26 En God zeide: Laat Ons mensen maken, naar Ons beeld, naar Onze gelijkenis; en dat zij heerschappij hebben over de vissen der zee, en over het gevogelte des hemels, en over het vee, en over de gehele aarde, en over al het kruipend gedierte, dat op de aarde kruipt.
And God said, Let us make mankind in our image-after our likeness-and let them have dominion over the fish of the sea, and over the birds of the heavens, and over the cattle, and over all the earth, and over every creeping thing that creeps upon the earth.
27 En God schiep den mens naar Zijn beeld; naar het beeld van God schiep Hij hem; man en vrouw schiep Hij ze.
And God created mankind in his own image, in the image of God he created him, male and female he created them.
28 En God zegende hen, en God zeide tot hen: Weest vruchtbaar, en vermenigvuldigt, en vervult de aarde, en onderwerpt haar, en hebt heerschappij over de vissen der zee, en over het gevogelte des hemels, en over al het gedierte, dat op de aarde kruipt!
And God blessed them. And God said to them, Be fruitful, and multiply, and fill the earth, and have power over it, and have dominion over the fish of the sea, and over the birds of the heavens, and over every living thing that moves upon the earth.
29 En God zeide: Ziet, Ik heb ulieden al het zaadzaaiende kruid gegeven, dat op de ganse aarde is, en alle geboomte, in hetwelk zaadzaaiende boomvrucht is; het zij u tot spijze!

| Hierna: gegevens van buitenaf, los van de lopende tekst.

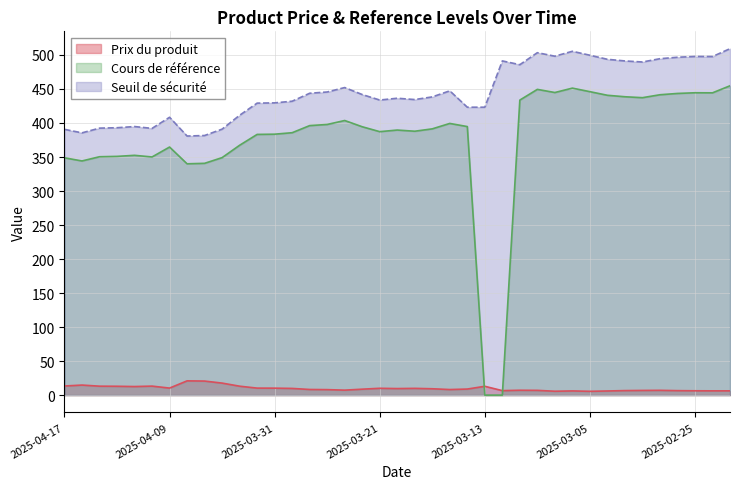

At how many categories does at least one series exceed 36?

39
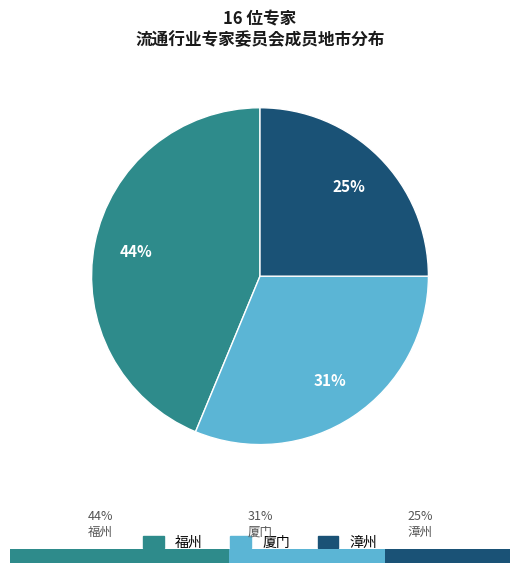

To the nearest percent, what is the combined percentage of 厦门 and 漳州?

56%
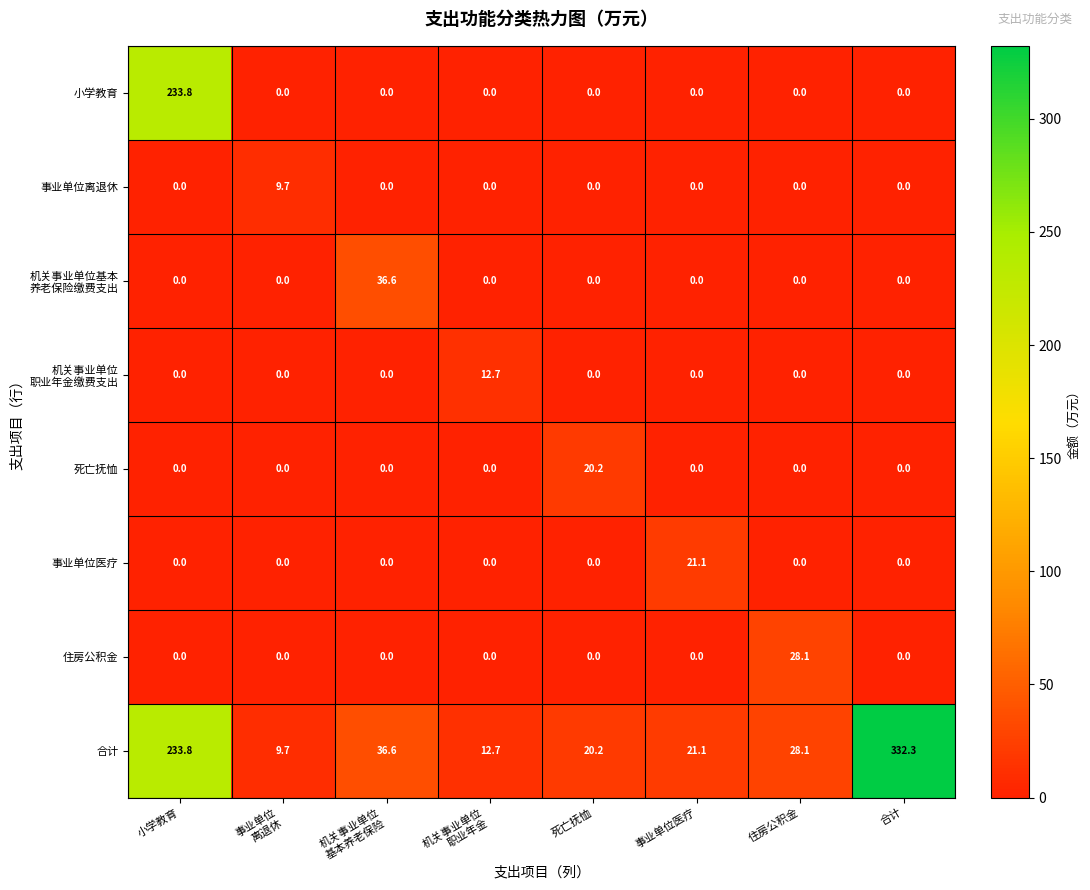

What is the maximum value shown in the chart?

332.3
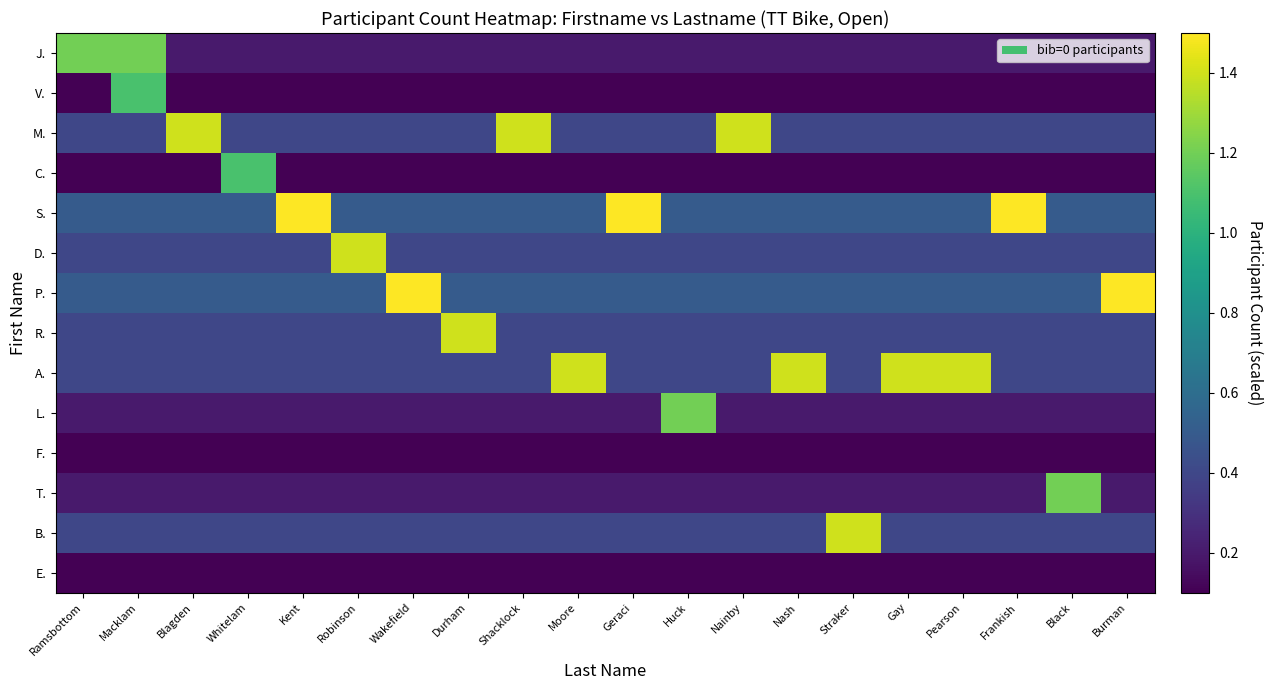

Between Geraci and Kent, which is larger?

Geraci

And God said, Behold, I have given you every herb yielding seed, which is upon the face of all the earth, and every tree, in which is the fruit of a tree yielding seed. To you it shall be for food,
30 Maar aan al het gedierte der aarde, en aan al het gevogelte des hemels, en aan al het kruipende gedierte op de aarde, waarin een levende ziel is, heb Ik al het groene kruid tot spijze gegeven. En het was alzo.
and to every beast of the earth, and to every bird of the heavens, and to everything that creeps upon the earth in which there is life, for food-every green herb. And it was so.
31 En God zag al wat Hij gemaakt had, en ziet, het was zeer goed. Toen was het avond geweest, en het was morgen geweest, de zesde dag.
And God saw everything that he had made, and, behold, it was very good. And there was evening and there was morning, the sixth day.